The British, of course, are on standby. Why? Because the Empire never truly sleeps. Our veterinary experts, heirs to a tradition that eradicated rabies and controlled foot-and-mouth, are ready to deploy to the Americas. It is a lovely bit of colonial noblesse oblige, a reminder that shared crises transcend borders. One imagines the telephone wires buzzing between London and Washington: 'We have tea, we have dogs, and we have a sense of duty. Shall we?'
Yet beneath this cheerful alliance lies a deeper anxiety. The screwworm, a parasitic fly that invades open wounds and feeds on flesh, is a harbinger of ecological destabilisation. Its recent resurgence in the US, particularly in Florida and Texas, signals a warming climate and relaxed biosecurity. The insects, like barbarian tribes, are pushing northward. And what is our response? We deploy a sterile army and a canine patrol. It is brilliant, but it is also a stopgap, a medieval remedy for a modern problem.
There is a historical parallel here, one I cannot resist. In the late 19th century, the British Empire faced a similar plague: the rinderpest outbreak in Africa. We sent veterinarians, we quarantined herds, and we eventually triumphed. But the lesson was clear: nature does not respect borders or empires.

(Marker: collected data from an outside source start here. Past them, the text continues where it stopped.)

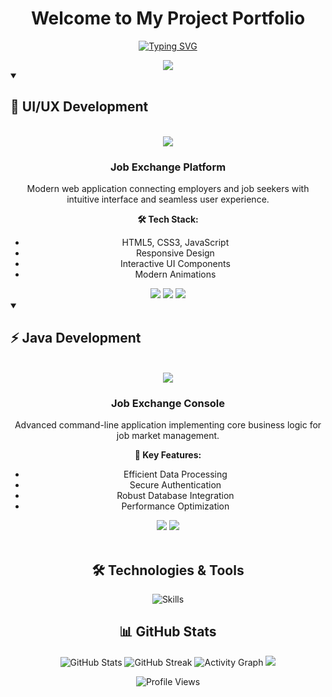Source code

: 
<div align="center">

# Welcome to My Project Portfolio

[![Typing SVG](https://readme-typing-svg.herokuapp.com?font=Space+Mono&size=24&pause=1000&color=8B5CF6&center=true&vCenter=true&random=false&width=600&lines=Welcome+to+My+Project+Portfolio;Innovation+through+code;Building+digital+solutions;Crafting+user+experiences)](https://git.io/typing-svg)

<img src="https://capsule-render.vercel.app/api?type=waving&color=8B5CF6&height=3&section=header"/>

</div>

<details open>
<summary><h2>🎨 UI/UX Development</h2></summary>

<br>

<div align="center">

<a href="https://github.com/Gerasha0/JobExchangeWebsite">
  <img align="center" src="https://github-readme-stats.vercel.app/api/pin/?username=Gerasha0&repo=JobExchangeWebsite&theme=dark&bg_color=1e293b&title_color=8B5CF6&icon_color=8B5CF6&text_color=ffffff&border_color=334155" />
</a>

### Job Exchange Platform
Modern web application connecting employers and job seekers with intuitive interface and seamless user experience.

**🛠️ Tech Stack:**
- HTML5, CSS3, JavaScript
- Responsive Design
- Interactive UI Components
- Modern Animations

<div>
<img src="https://img.shields.io/badge/HTML5-E34F26?style=for-the-badge&logo=html5&logoColor=white"/>
<img src="https://img.shields.io/badge/CSS3-1572B6?style=for-the-badge&logo=css3&logoColor=white"/>
<img src="https://img.shields.io/badge/JavaScript-F7DF1E?style=for-the-badge&logo=javascript&logoColor=black"/>
</div>

</div>

</details>

<details open>
<summary><h2>⚡ Java Development</h2></summary>

<br>

<div align="center">

<a href="ссылка_на_проект">
  <img align="center" src="https://github-readme-stats.vercel.app/api/pin/?username=Gerasha0&repo=job-exchange-console&theme=dark&bg_color=1e293b&title_color=8B5CF6&icon_color=8B5CF6&text_color=ffffff&border_color=334155" />
</a>

### Job Exchange Console
Advanced command-line application implementing core business logic for job market management.

**🔧 Key Features:**
- Efficient Data Processing
- Secure Authentication
- Robust Database Integration
- Performance Optimization

<div>
<img src="https://img.shields.io/badge/Java-ED8B00?style=for-the-badge&logo=openjdk&logoColor=white"/>
<img src="https://img.shields.io/badge/Maven-C71A36?style=for-the-badge&logo=apache-maven&logoColor=white"/>
</div>

</div>

</details>

<br>

<div align="center">

## 🛠️ Technologies & Tools

![Skills](https://skillicons.dev/icons?i=java,html,css,js,git&theme=dark)

## 📊 GitHub Stats

<img src="https://github-readme-stats.vercel.app/api?username=Gerasha0&show_icons=true&theme=dark&bg_color=1e293b&title_color=8B5CF6&icon_color=8B5CF6&text_color=ffffff&border_color=334155" alt="GitHub Stats" />

<img src="https://github-readme-streak-stats.herokuapp.com?user=Gerasha0&theme=dark&background=1e293b&ring=8B5CF6&fire=8B5CF6&currStreakLabel=8B5CF6&border=334155" alt="GitHub Streak" />

<img src="https://github-readme-activity-graph.vercel.app/graph?username=Gerasha0&bg_color=1e293b&color=8B5CF6&line=8B5CF6&point=FFFFFF&area=true&border_color=334155" alt="Activity Graph" />

<img src="https://capsule-render.vercel.app/api?type=waving&color=8B5CF6&height=3&section=footer"/>

![Profile Views](https://komarev.com/ghpvc/?username=Gerasha0&color=8B5CF6&style=flat-square)

</div>
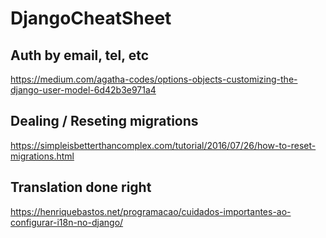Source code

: # DjangoCheatSheet


## Auth by email, tel, etc
https://medium.com/agatha-codes/options-objects-customizing-the-django-user-model-6d42b3e971a4

## Dealing / Reseting migrations
https://simpleisbetterthancomplex.com/tutorial/2016/07/26/how-to-reset-migrations.html

## Translation done right
https://henriquebastos.net/programacao/cuidados-importantes-ao-configurar-i18n-no-django/
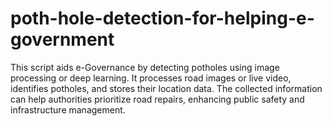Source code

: # poth-hole-detection-for-helping-e-government
This script aids e-Governance by detecting potholes using image processing or deep learning. It processes road images or live video, identifies potholes, and stores their location data. The collected information can help authorities prioritize road repairs, enhancing public safety and infrastructure management.

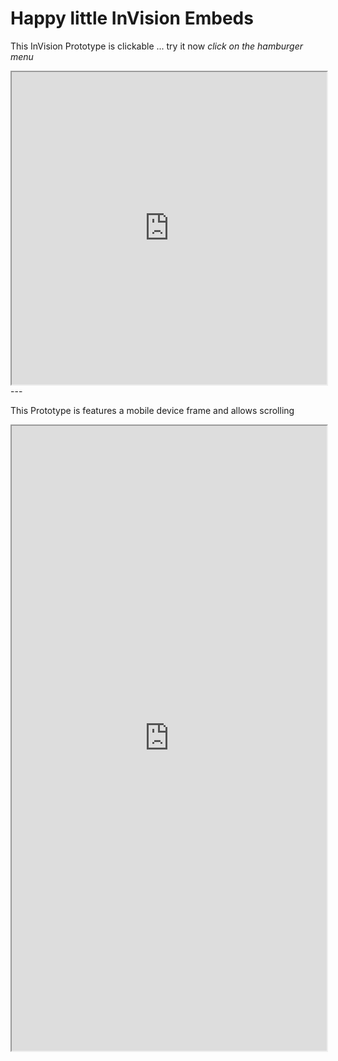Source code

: # Happy little InVision Embeds 

This InVision Prototype is clickable ... try it now _click on the hamburger menu_
<iframe height="500" style="width: 100%;" scrolling="true" title="feature-image" src="https://projects.invisionapp.com/prototype/final-mobile-menu-cjsys48wo00adsg01ve2vz8hy/play/5a2e5be2"></iframe>
---

This Prototype is features a mobile device frame and allows scrolling
<iframe height="1000" style="width: 100%;" scrolling="true" title="feature-image" src="https://invis.io/NRRN3NRUK2Y#/238904838_Mobile"></iframe>

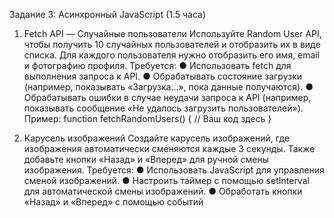 Задание 3: Асинхронный JavaScript (1.5 часа)
1. Fetch API — Случайные пользователи
Используйте Random User API, чтобы получить 10 случайных пользователей и
отобразить их в виде списка. Для каждого пользователя нужно отобразить его имя,
email и фотографию профиля.
Требуется:
● Использовать fetch для выполнения запроса к API.
● Обрабатывать состояние загрузки (например, показывать «Загрузка...», пока
данные получаются).
● Обрабатывать ошибки в случае неудачи запроса к API (например, показывать
сообщение «Не удалось загрузить пользователей»).
Пример:
function fetchRandomUsers() {
// Ваш код здесь
}

2. Карусель изображений
Создайте карусель изображений, где изображения автоматически сменяются каждые 3
секунды. Также добавьте кнопки «Назад» и «Вперед» для ручной смены изображения.
Требуется:
● Использовать JavaScript для управления сменой изображений.
● Настроить таймер с помощью setInterval для автоматической смены
изображений.
● Обработать кнопки «Назад» и «Вперед» с помощью событий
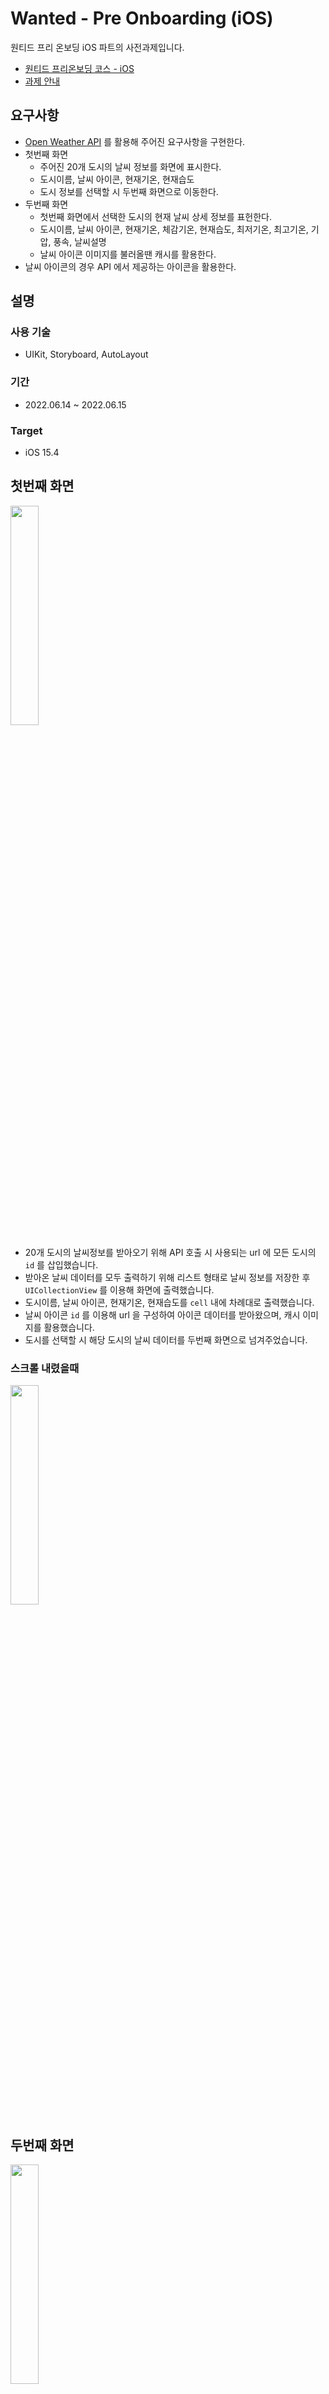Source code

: # Wanted - Pre Onboarding (iOS)

원티드 프리 온보딩 iOS 파트의 사전과제입니다.

- [원티드 프리온보딩 코스 - iOS](https://www.wanted.co.kr/events/pre_ob_ios_1)
- [과제 안내](https://yagomacademy.notion.site/4eb46f9eb3a442efb9d0856b72f15b74)

## 요구사항

- [Open Weather API](https://openweathermap.org/api) 를 활용해 주어진 요구사항을 구현한다.
- 첫번째 화면
	- 주어진 20개 도시의 날씨 정보를 화면에 표시한다.
	- 도시이름, 날씨 아이콘, 현재기온, 현재습도
	- 도시 정보를 선택할 시 두번째 화면으로 이동한다.
- 두번째 화면
	- 첫번째 화면에서 선택한 도시의 현재 날씨 상세 정보를 표헌한다.
	- 도시이름, 날씨 아이콘, 현재기온, 체감기온, 현재습도, 최저기온, 최고기온, 기압, 풍속, 날씨설명
	- 날씨 아이콘 이미지를 불러올땐 캐시를 활용한다.
- 날씨 아이콘의 경우 API 에서 제공하는 아이콘을 활용한다.

## 설명

### 사용 기술

- UIKit, Storyboard, AutoLayout

### 기간

- 2022.06.14 ~ 2022.06.15

### Target

- iOS 15.4

## 첫번째 화면

<img src="https://user-images.githubusercontent.com/55919701/173806014-e449bf8d-500b-45c7-b3d3-802d8eb0dfa2.png" width="30%" height="30%"> 

- 20개 도시의 날씨정보를 받아오기 위해 API 호출 시 사용되는 url 에 모든 도시의 `id` 를 삽입했습니다.
- 받아온 날씨 데이터를 모두 출력하기 위해 리스트 형태로 날씨 정보를 저장한 후 `UICollectionView` 를 이용해 화면에 출력했습니다.
- 도시이름, 날씨 아이콘, 현재기온, 현재습도를 `cell` 내에 차례대로 출력했습니다.
- 날씨 아이콘 `id` 를 이용해 url 을 구성하여 아이콘 데이터를 받아왔으며, 캐시 이미지를 활용했습니다.
- 도시를 선택할 시 해당 도시의 날씨 데이터를 두번째 화면으로 넘겨주었습니다.

### 스크롤 내렸을때

<img src="https://user-images.githubusercontent.com/55919701/173807047-5cae9eb6-ea90-4f4d-83be-d7cc7e0dbc1c.png" width="30%" height="30%"> 

## 두번째 화면

<img src="https://user-images.githubusercontent.com/55919701/173807138-abe08652-eb1a-4a8e-aebb-5d41024d6029.png" width="30%" height="30%">
 
- 선택한 도시의 상세 날씨 정보를 출력하기 위해 첫번째 화면에서 사용된 데이터를 전달받았습니다.
- 날씨 정보를 보기좋게 출력하기 위해 `UICollectionView` 를 이용해 화면에 출력했습니다.
- 날씨 상세 정보는 임의로 순서를 지정해주었습니다.
- 도시이름, 날씨 아이콘, 현재기온, 날씨설명을 먼저 `Header` 에 담았습니다.
- 이후 각 `Cell` 에 최저기온, 최고기온, 체감기온, 습도, 기압, 풍속을 담았습니다.
- 날씨 아이콘을 출력할때는 캐시 이미지를 활용했습니다.

### 스크롤 내렸을때
 
<img src="https://user-images.githubusercontent.com/55919701/173807654-4e8f6356-bbe4-430f-b730-0756dbe07ee6.png" width="30%" height="30%"> 

## What I Learned

- `CompositionalLayout` 을 이용하여 `UICollectionView` 의 `Header` 를 구성하는 방법을 배웠습니다.
- 캐시 이미지를 활용하여 화면에 출력하는 방법을 배웠습니다.
- `View` 에 `BlurEffect` 를 적용하는 방법을 배웠습니다.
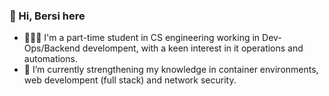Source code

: ### 👋  Hi, Bersi here
- 👩🏻‍💻 I'm a part-time student in CS engineering working in Dev-Ops/Backend develompent, with a keen interest in it operations and automations.
- 🚀 I’m currently strengthening my knowledge in container environments, web develompent (full stack) and network security.

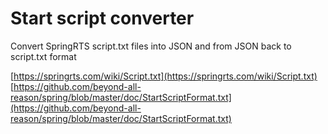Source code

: # Start script converter
Convert SpringRTS script.txt files into JSON and from JSON back to script.txt format

[https://springrts.com/wiki/Script.txt](https://springrts.com/wiki/Script.txt)
[https://github.com/beyond-all-reason/spring/blob/master/doc/StartScriptFormat.txt](https://github.com/beyond-all-reason/spring/blob/master/doc/StartScriptFormat.txt)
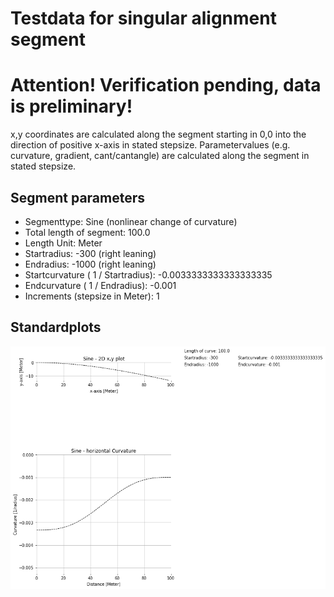 # Testdata for singular alignment segment
# Attention! Verification pending, data is preliminary!
x,y coordinates are calculated along the segment starting in 0,0 into the direction of positive x-axis in stated stepsize.
Parametervalues (e.g. curvature, gradient, cant/cantangle) are calculated along the segment in stated stepsize.
## Segment parameters
* Segmenttype: Sine (nonlinear change of curvature)
* Total length of segment: 100.0
* Length Unit: Meter
* Startradius: -300 (right leaning)
* Endradius: -1000 (right leaning)
* Startcurvature ( 1 / Startradius): -0.0033333333333333335
* Endcurvature ( 1 / Endradius): -0.001
* Increments (stepsize in Meter): 1
## Standardplots
<img src="./TS8_Sine_100.0_-300_-1000_1_Meter.png">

Today, as America calls upon flies and dogs, we see the same pattern. The enemy is not just a bug; it is the hubris of a civilisation that thinks it can outrun the consequences of its own mismanagement.
Let us not forget the dark comedy of it all. We are fighting a fly by breeding more flies. We are deploying dogs to sniff out a foe that crawls. It is a spectacle worthy of Monty Python. But laughter, as the Stoics knew, is a defence against despair. And despair is the real enemy here, the creeping sense that our technological prowess is merely a more sophisticated form of fumbling.
So, dear reader, as you read this, the sterile flies are falling from the sky like manna from a mad god. The dogs are sniffing, tail wagging, their noses to the earth. And the British experts are polishing their boots, ready to join the fray. It is absurd. It is heroic. It is, in short, the human condition. We are brilliant at fighting battles we have provoked, but we rarely ask why we must fight them at all. The screwworm outbreak is a symptom of a world out of joint. And no number of sterile flies or sniffing dogs will fix that.